◆ TASK BRIEF
Update the rows below by changing every "styled as" to "formatted as" and leaving everything else untouched. Leave the pictures out of your version.

◆ DATA RECORDS
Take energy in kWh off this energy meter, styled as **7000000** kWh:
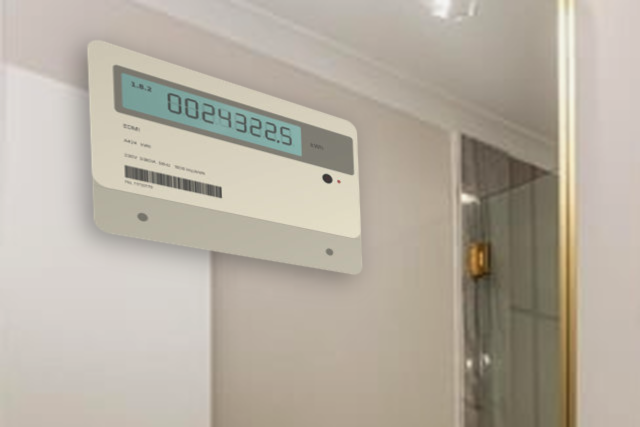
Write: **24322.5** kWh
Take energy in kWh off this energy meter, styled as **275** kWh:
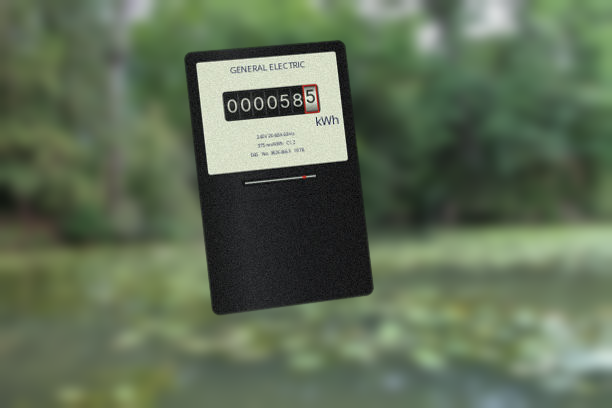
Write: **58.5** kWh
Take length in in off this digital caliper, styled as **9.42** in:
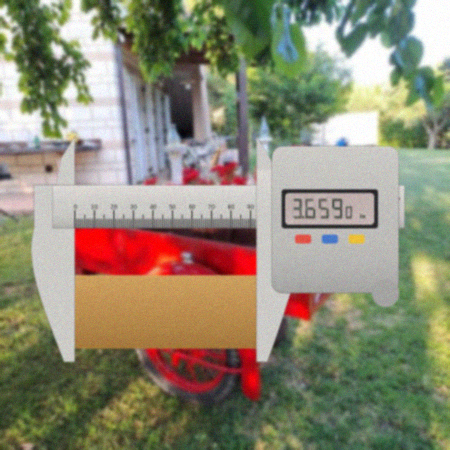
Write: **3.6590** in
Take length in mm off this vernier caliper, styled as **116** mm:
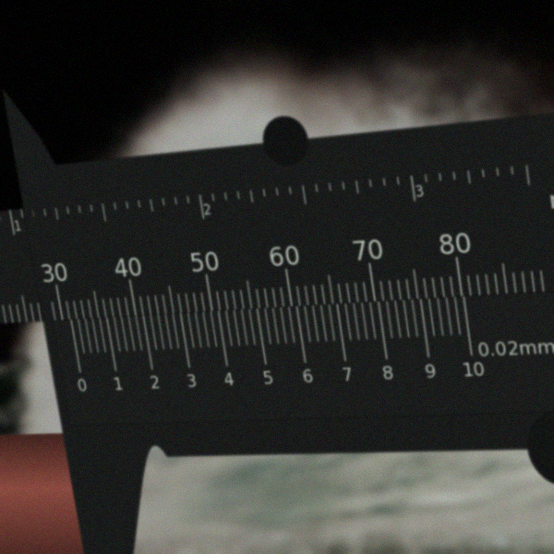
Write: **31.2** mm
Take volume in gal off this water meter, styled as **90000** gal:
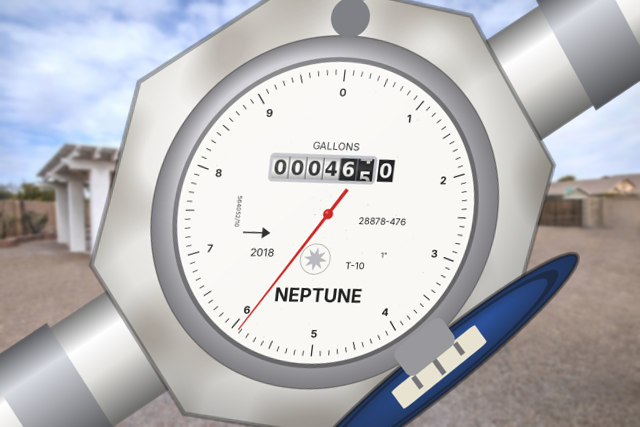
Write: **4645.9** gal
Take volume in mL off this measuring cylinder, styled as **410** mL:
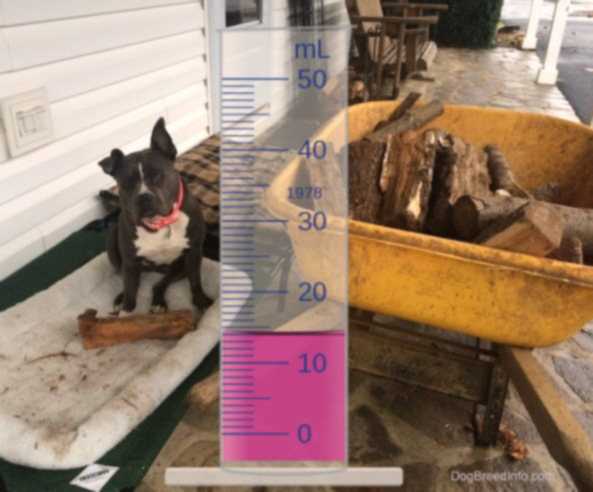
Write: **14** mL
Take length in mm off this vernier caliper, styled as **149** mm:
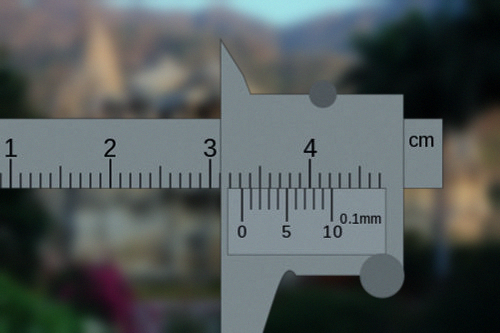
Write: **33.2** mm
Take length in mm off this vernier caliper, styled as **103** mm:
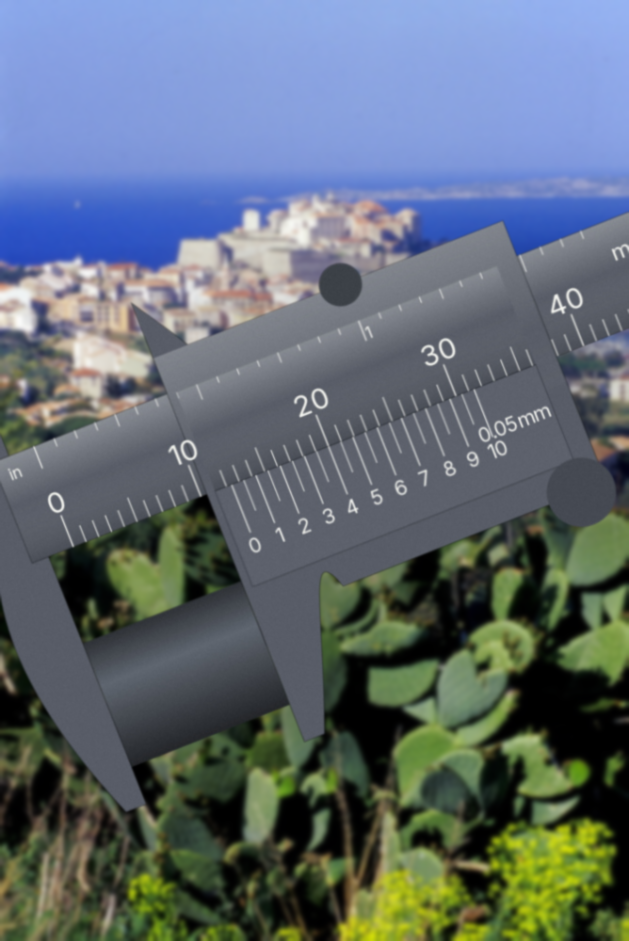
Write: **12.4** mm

◆ ANSWER TO THIS PROBLEM
Take energy in kWh off this energy meter, formatted as **7000000** kWh:
Write: **24322.5** kWh
Take energy in kWh off this energy meter, formatted as **275** kWh:
Write: **58.5** kWh
Take length in in off this digital caliper, formatted as **9.42** in:
Write: **3.6590** in
Take length in mm off this vernier caliper, formatted as **116** mm:
Write: **31.2** mm
Take volume in gal off this water meter, formatted as **90000** gal:
Write: **4645.9** gal
Take volume in mL off this measuring cylinder, formatted as **410** mL:
Write: **14** mL
Take length in mm off this vernier caliper, formatted as **149** mm:
Write: **33.2** mm
Take length in mm off this vernier caliper, formatted as **103** mm:
Write: **12.4** mm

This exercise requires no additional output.